WordCountVectorizer requires ETL mode and a text column.

Pml\Transformers\TfIdfTransformer

public function fit(Dataset $dataset): void
public function transform(Dataset $dataset): Dataset
public function fitted(): bool
public function getStateDict(string $prefix = ''): array
public function loadStateDict(array $dict, string $prefix = ''): void

This transformer computes TF-IDF in C using tensor operations.
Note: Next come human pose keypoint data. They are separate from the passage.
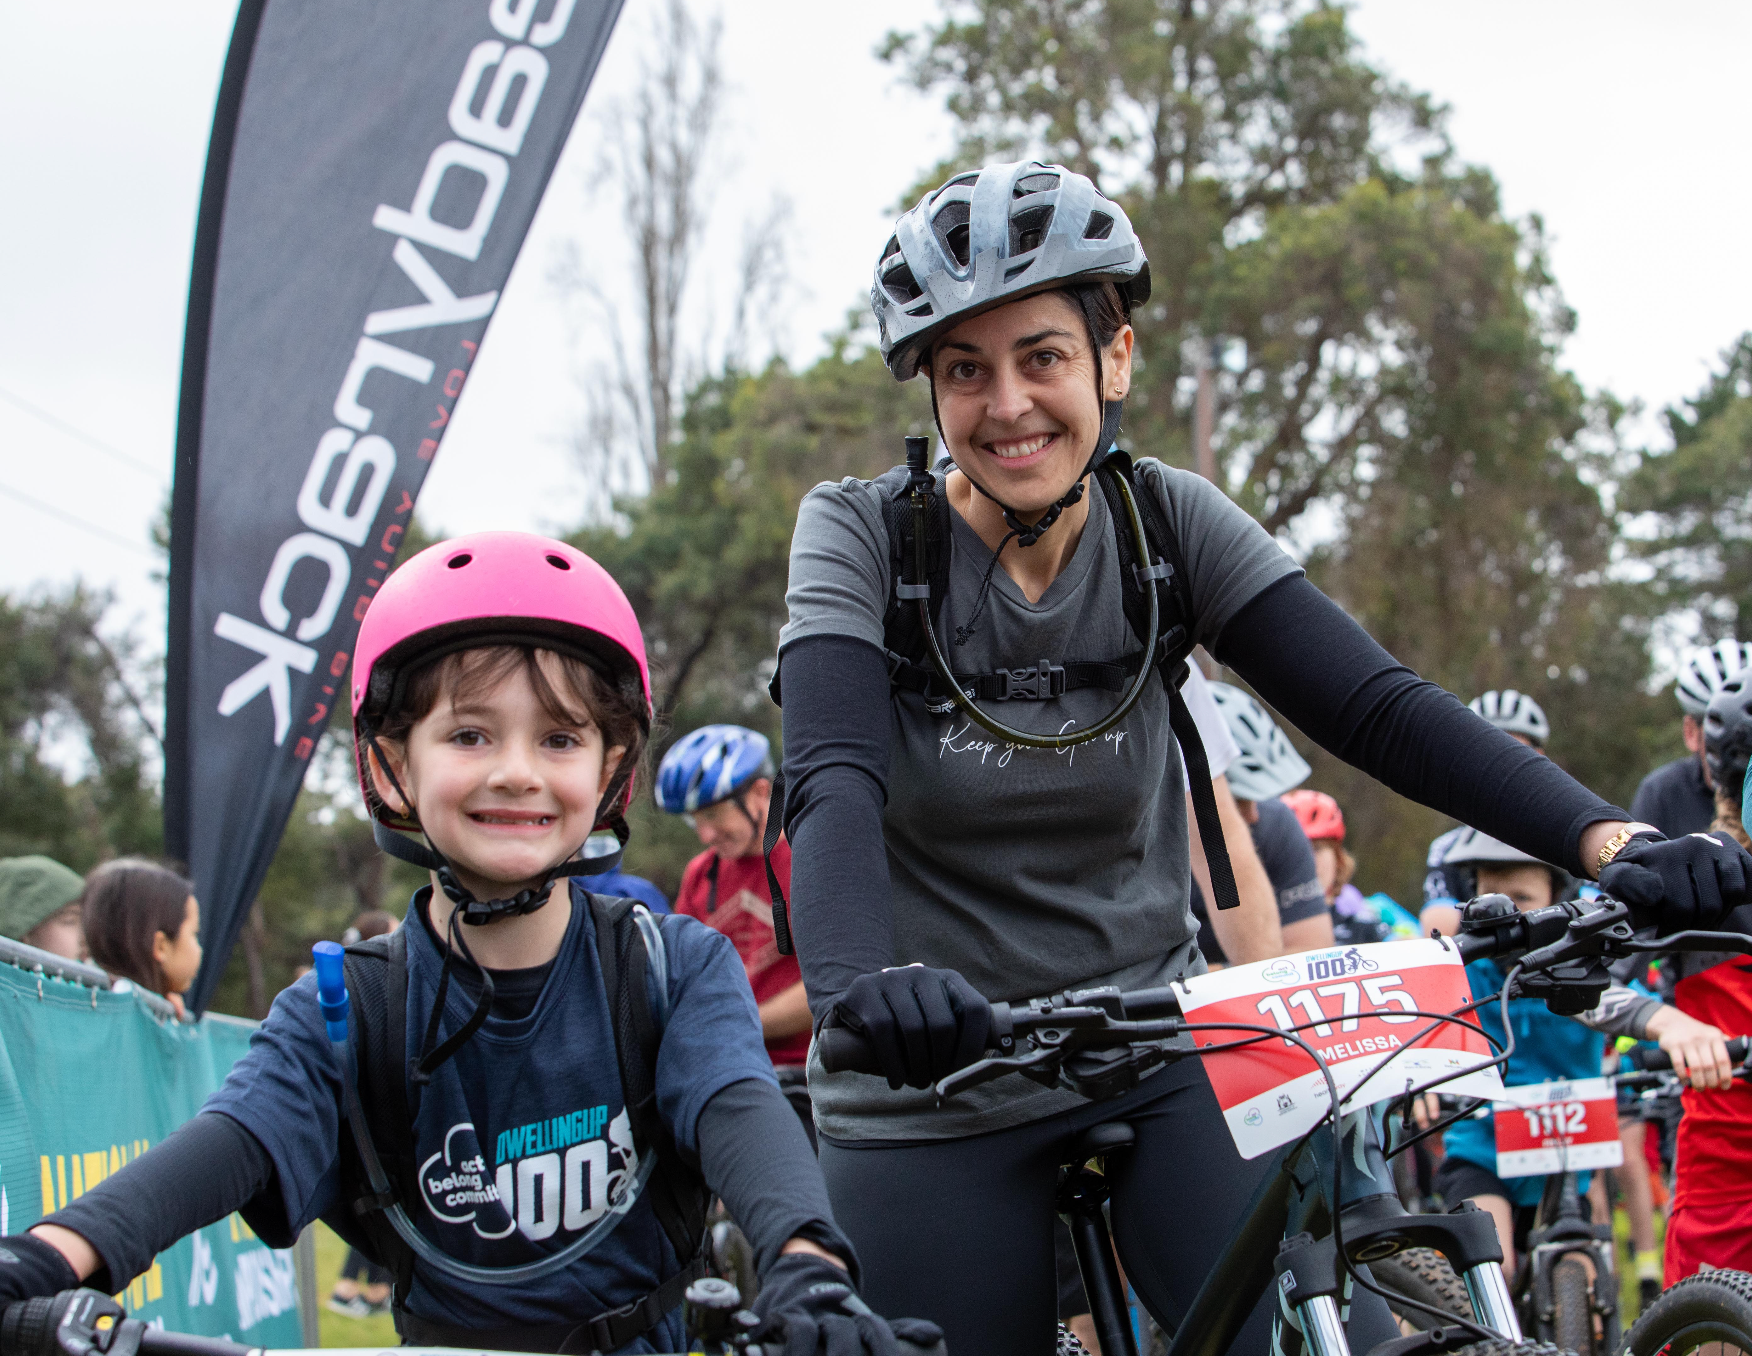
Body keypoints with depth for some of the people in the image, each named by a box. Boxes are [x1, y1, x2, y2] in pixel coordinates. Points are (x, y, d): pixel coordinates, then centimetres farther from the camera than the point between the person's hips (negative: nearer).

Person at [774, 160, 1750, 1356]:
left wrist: (1610, 840, -30)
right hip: (933, 1093, -1)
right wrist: (856, 979, -47)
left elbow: (1377, 706, -14)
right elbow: (836, 776, -26)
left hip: (1156, 1056, 1)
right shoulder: (862, 535, -10)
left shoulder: (1168, 522, -4)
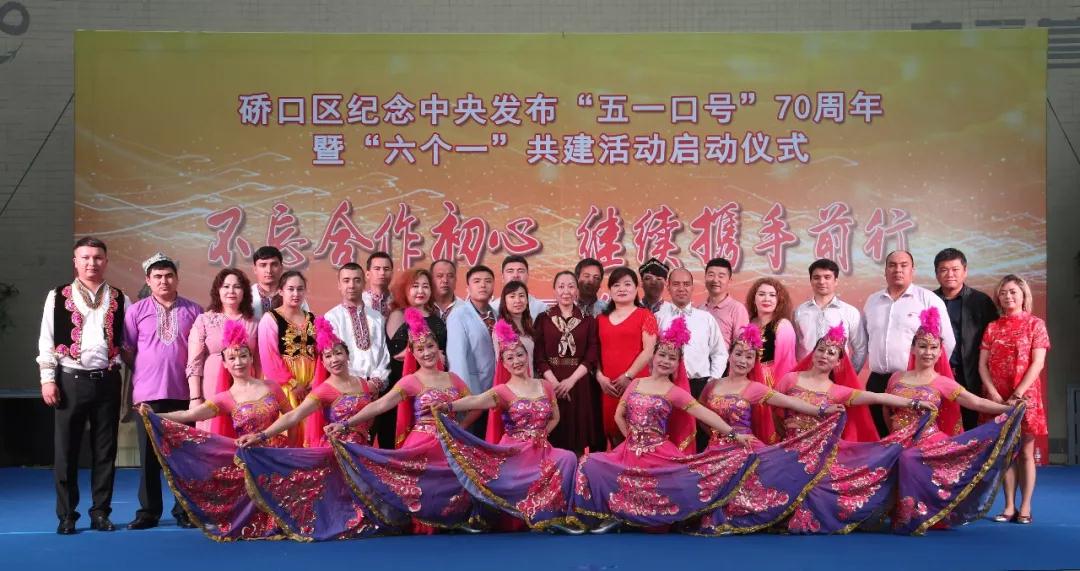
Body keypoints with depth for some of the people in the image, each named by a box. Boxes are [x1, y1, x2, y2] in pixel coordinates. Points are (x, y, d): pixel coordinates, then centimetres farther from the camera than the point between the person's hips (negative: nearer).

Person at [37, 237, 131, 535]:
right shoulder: (58, 297, 3)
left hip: (107, 381, 1)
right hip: (70, 380, -1)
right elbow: (47, 340, 2)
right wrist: (48, 378, -5)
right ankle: (67, 515, 16)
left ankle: (100, 512, 18)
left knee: (105, 450, 7)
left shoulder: (119, 299, 7)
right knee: (65, 451, 5)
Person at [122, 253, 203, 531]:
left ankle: (184, 511, 14)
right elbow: (127, 351, 8)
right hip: (148, 394, 0)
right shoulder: (137, 311, 5)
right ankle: (148, 512, 15)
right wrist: (145, 372, 2)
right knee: (149, 455, 6)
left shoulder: (193, 310, 5)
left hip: (184, 393, 0)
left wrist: (198, 390, 0)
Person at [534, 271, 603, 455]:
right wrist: (554, 382, -14)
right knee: (553, 440, -1)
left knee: (579, 439, 1)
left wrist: (571, 380, -13)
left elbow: (592, 356, 0)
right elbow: (538, 356, -1)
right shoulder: (543, 319, 5)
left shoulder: (588, 321, 8)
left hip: (580, 385, 1)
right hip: (551, 385, -1)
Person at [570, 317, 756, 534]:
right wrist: (634, 439, 4)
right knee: (590, 465, -15)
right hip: (632, 451, 3)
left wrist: (733, 434, -19)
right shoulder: (636, 383, 10)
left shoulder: (674, 392, -1)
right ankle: (617, 511, -3)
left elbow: (705, 414, -11)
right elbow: (619, 415, 14)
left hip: (658, 454, -3)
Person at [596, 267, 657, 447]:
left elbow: (649, 350, -5)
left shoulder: (645, 315, 4)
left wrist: (628, 376, -12)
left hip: (636, 383, -4)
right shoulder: (601, 318, 16)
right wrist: (600, 377, -2)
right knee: (612, 431, 4)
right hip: (608, 387, 4)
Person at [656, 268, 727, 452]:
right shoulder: (658, 317, 7)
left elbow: (720, 353, 14)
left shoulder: (706, 318, 12)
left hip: (701, 386, 2)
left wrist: (713, 381, 3)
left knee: (700, 440, 4)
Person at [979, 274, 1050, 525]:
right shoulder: (992, 327, 10)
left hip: (1025, 396, -3)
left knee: (1025, 452, 1)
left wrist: (1017, 395, -16)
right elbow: (982, 364, 4)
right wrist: (994, 394, -10)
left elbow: (1037, 364, -8)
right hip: (997, 398, 3)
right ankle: (1009, 506, 10)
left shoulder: (1035, 324, 1)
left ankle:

Pml\Transformers\TextNormalizer

public function fit(Dataset $dataset): void
public function transform(Dataset $dataset): Dataset
public static function normalize(string $text): string
public function fitted(): bool

TextNormalizer normalizes text by lowercasing, stripping punctuation, and collapsing whitespace.

Dataset convenience

Dataset::bagOfWords($column, ?int $maxFeatures = null) is a helper that fits and transforms a WordCountVectorizer on the given text column.

Example usage

use Pml\Dataset;
use Pml\Transformers\WordCountVectorizer;

$ds = Dataset::load('datasets/emails.csv', true)
    ->withLabelColumn(0);

$vectorizer = new WordCountVectorizer(maxFeatures: 1000, textColumn: 'body');
$dataset = $vectorizer->fitTransform($ds);

print_r($dataset->samples()->shape());

When to use it

  • Use WordCountVectorizer for bag-of-words features from text columns.
  • Use TfIdfTransformer after WordCountVectorizer to reweight term frequencies.
  • Use TextNormalizer before tokenization to standardize raw strings.

Common mistakes

  • Trying to fit WordCountVectorizer on a tensor-mode dataset.
  • Assuming Dataset::bagOfWords() modifies the original dataset in-place; it returns a new dataset.
  • Forgetting to set the label column before extractLabelTensor() or materialize().